Ina recuerda la dificultades para retomar una vida normal, así como el rechazo de muchos ciudadanos ucranianos a personas como ella. "Un día, recolectando donativos como voluntaria para la Cruz Roja, muchas personas se negaban diciendo que no querían dar dinero a los desplazados, sólo a los soldados”, recuerda.
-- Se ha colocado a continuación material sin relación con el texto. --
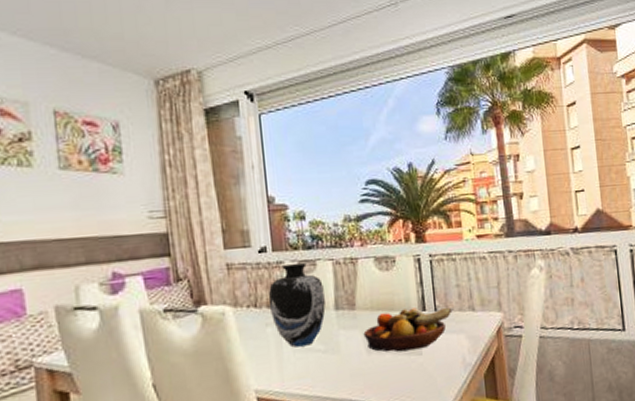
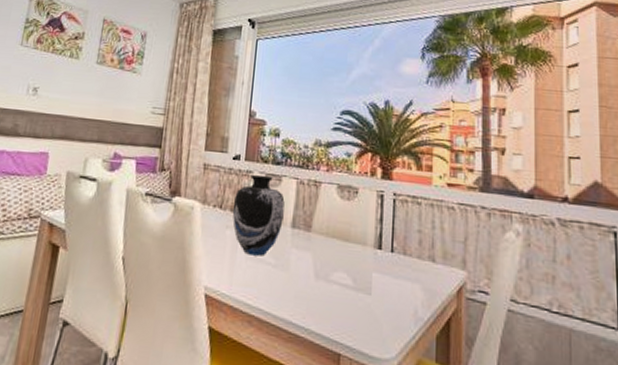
fruit bowl: present [363,307,453,352] -> none [314,241,410,289]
Actualmente, Inna trabaja en una organización humanitaria, dando asistencia a otras personas en su misma situación “El país se transforma y las prioridades cambian. Si hace dos años lo mejor para las personas refugiadas era repartir comida, hoy en día lo más importante para ellas es obtener un trabajo, enseñarles un nuevo oficio....Las donaciones van disminuyendo, pero tenemos que seguir colaborando”, sentencia.
Todo el proceso burocrático para obtener el estatus de desplazado es complicado. En muchas ocasiones las personas no tienen sus documentos de identidad, han desaparecido junto con sus casas, no tienen una manera de demostrar quiénes son.
El gobierno de Ucrania ayuda a las personas desplazadas con una paga de 64 euros al mes, unos dos euros por día, durante los primeros meses, una ayuda que no es suficiente para hacer frente a los gastos más básicos. La OIM (Organización Internacional para las Migraciones) señala la “gran incertidumbre” sobre el futuro de las personas desplazadas, un 25 % afirma que no volverá jamás a sus hogares.